Tanto polvo na terra e tubarão no mar…

por Paulo Neto | 2015.06.25 - 17:29

 

 

” Toda a nossa morte teve princípio na gulodice de Adão e Eva; e que hajamos de morrer pelo que outrem comeu, grande desgraça!”

Pe. António Vieira, “Sermão de Santo António“, pregado em S. Luís do Maranhão, em 1638.

 

 

 

Vieira, há 4 séculos, muito escreveu sobre a corrupção na terra. O sermão supra referido tinha como conceito predicável uma citação de S. Mateus (v.13) “Vos estis sal terrae“. Vós sois o sal da terra, dizia ele aos pregadores e acrescentava:

O efeito do sal é impedir a corrupção; mas quando a terra se vê tão corrupta como está a nossa, havendo tantos nela que têm ofício de sal, qual será, ou qual pode ser a causa desta corrupção?”

Boa pergunta, António…

 

Segundo as últimas sondagens internacionais Portugal está quase a subir ao pódio nesta matéria, pois já obteve o 5º lugar da geral. Se esta classificação já é “honrosa”, pensamos que reúne todas as condições para e em breve estar no “bronze ou na prata”.

Têm sido tantos os casos anunciados, denunciados, arquivados… Se durante o anterior governo deles houve fértil leira, neste esmerou-se na sementeira.

Submarinos, vendas do país a retalho vertiginosamente aceleradas, tecnoformas, big mac’s, etc., tc., etc…
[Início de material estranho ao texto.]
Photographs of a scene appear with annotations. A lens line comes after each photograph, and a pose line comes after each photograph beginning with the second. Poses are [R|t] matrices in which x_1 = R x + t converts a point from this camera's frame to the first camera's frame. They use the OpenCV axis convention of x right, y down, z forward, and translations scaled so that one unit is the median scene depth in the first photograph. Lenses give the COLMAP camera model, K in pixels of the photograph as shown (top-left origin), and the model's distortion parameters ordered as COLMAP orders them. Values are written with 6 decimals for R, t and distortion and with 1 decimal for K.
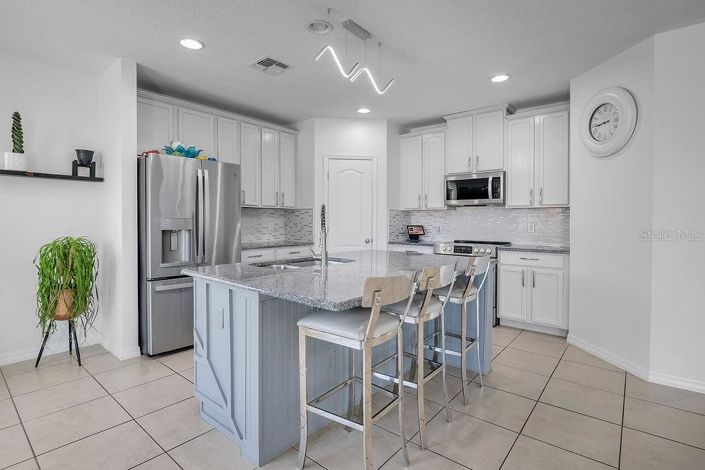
lens RADIAL K [[346.5, 0, 332.3], [0, 346.5, 227.0], [0, 0, 1]] dist [-0.014662, 0.000135]
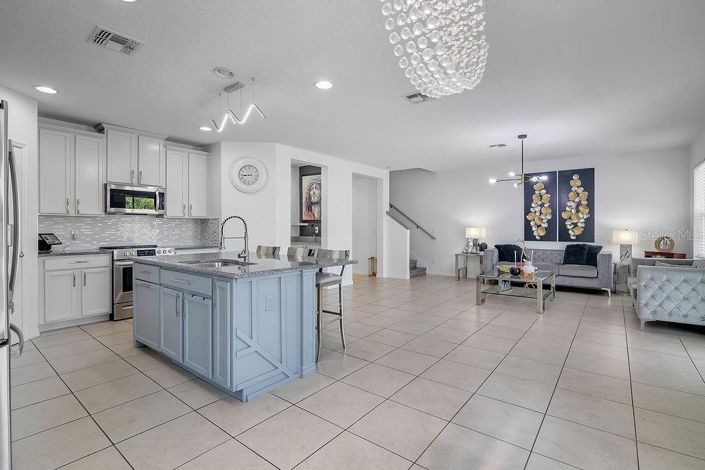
lens RADIAL K [[332.1, 0, 358.1], [0, 332.1, 230.3], [0, 0, 1]] dist [-0.010586, 0.000363]
pose [[-0.063174, -0.015416, 0.997883, -0.938176], [0.019216, 0.999677, 0.016660, -0.017793], [-0.997818, 0.020227, -0.062858, 0.459412]]
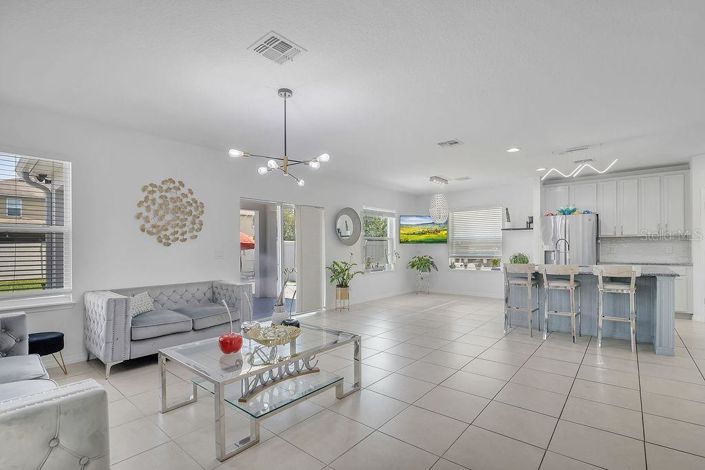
lens RADIAL K [[332.1, 0, 357.1], [0, 332.1, 249.6], [0, 0, 1]] dist [-0.010586, 0.000363]
pose [[0.031417, 0.000661, -0.999506, 1.429392], [-0.011076, 0.999939, 0.000313, 0.011250], [0.999445, 0.011060, 0.031422, -0.226652]]
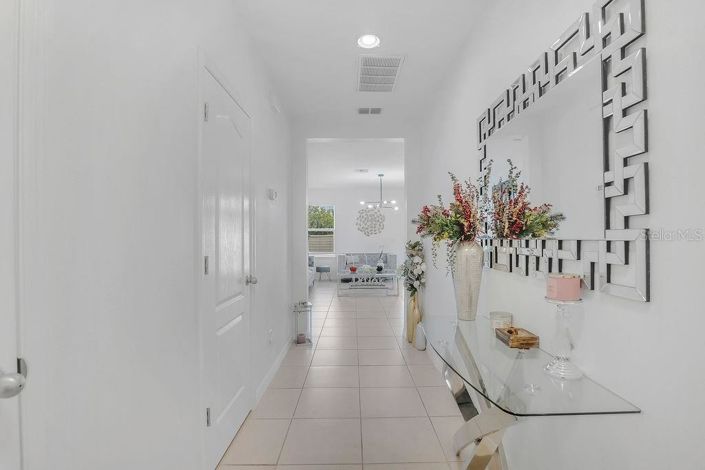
lens RADIAL K [[332.1, 0, 353.7], [0, 332.1, 234.2], [0, 0, 1]] dist [-0.010586, 0.000363]
pose [[-0.750098, -0.014579, -0.661166, 2.135766], [-0.022833, 0.999732, 0.003860, -0.019527], [0.660932, 0.017992, -0.750230, 1.159789]]
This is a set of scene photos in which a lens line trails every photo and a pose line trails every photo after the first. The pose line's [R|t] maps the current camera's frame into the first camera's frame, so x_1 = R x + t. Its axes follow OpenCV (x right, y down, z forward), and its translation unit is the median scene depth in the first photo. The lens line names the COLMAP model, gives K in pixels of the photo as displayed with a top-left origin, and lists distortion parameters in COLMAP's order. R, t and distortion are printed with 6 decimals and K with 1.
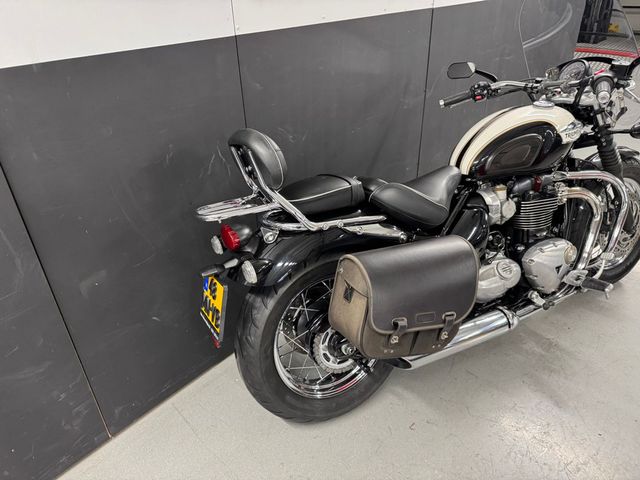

Banqueiros do regime, fraudulentos e criminosos, consciência de algodão, vivem nas cerúleas nuvens seus golden shares; de entre políticos, detiveram Sócrates para o investigarem (e eu que pensava que se investigava para prender ou absolver)… Diplomas da Lusófona, na “coronelização” à moda de Pernambuco, ou Mato Grosso… ex-ministros,  magníficos-quase-reitores e etc.

A “Visão” desta semana consagra uma boa dezena de páginas ao maioral de Valongo. Número 2 de PPC é um exemplo para o empreendedorismo do jovem de sucesso. A PGR abre uns inquéritos… “O planeta Marco”, segundo esta publicação, tem nomes interessantes. De entre 19 pareceu-me reconhecer um tal Álvaro que até chefe de gabinete de um ex-secretário de Estado da região, entre outros destacados lugares desempenhados no “aparelho”.

 

Escrevia Vieira: “ O polvo com aquele seu capelo na cabeça parece um monge; com aqueles seus raios estendidos, parece uma estrela; com aquele não ter osso nem espinha, parece a mesma brandura, a mesma mansidão. E debaixo desta aparência tão modesta, ou desta hipocrisia tão santa … o dito polvo é o maior traidor do mar …  Se está nos limos, faz-se verde; se está na areia, faz-se branco; se está no lodo, faz-se pardo; e se está em alguma pedra, como mais ordinariamente costuma estar, faz-se da cor da mesma pedra … Judas é verdade que foi traidor, mas com lanternas diante; traçou a traição às escuras, mas executou-a muito às claras. O polvo, escurecendo-se a si, tira a vista aos outros, e a primeira traição e roubo que faz, é a luz, para que não distinga as cores.”

 

O Vieira sabia da poda e conhecia os homens de então.

Os de hoje são tecelões sábios, enredados em lindas terrenas teias, na lassidão legislativa (tão penosa para os fracos…), na mansidão fiscal (tão agreste para alguns…), na engenharia da alta finança com “jurisprudêncios” de pesado quilate e “engenomistas” de alto coturno, porfiados como Penélope, tecendo de dia o que de noute “rodilham” com mestria, arte, sagacidade, argúcia, chico-espertice e opacidade.

O mal é que a praga, pela eficácia da sua virose e inocuidade da medicação, da cabeça chegará a todo o corpo, às zonas, aos distritos, aos concelhos, às freguesias… e como gafanhotos, aos milhares, infestará um país outrora feliz.

Vieira remataria: “Nas nuvens do ar até a água é escura” e aconselharia aos que vivem em tais “mares”: “Como eles são tão esparcelados e cheios de baixios, bem sabeis que se perdem e dão à costa muitos navios, com que se enriquece o mar e a terra se empobrece. Importa, pois, que advirtais, que nesta mesma riqueza tendes um grande perigo, porque todos os que se aproveitam dos bens dos naufragantes, ficam excomungados e malditos.”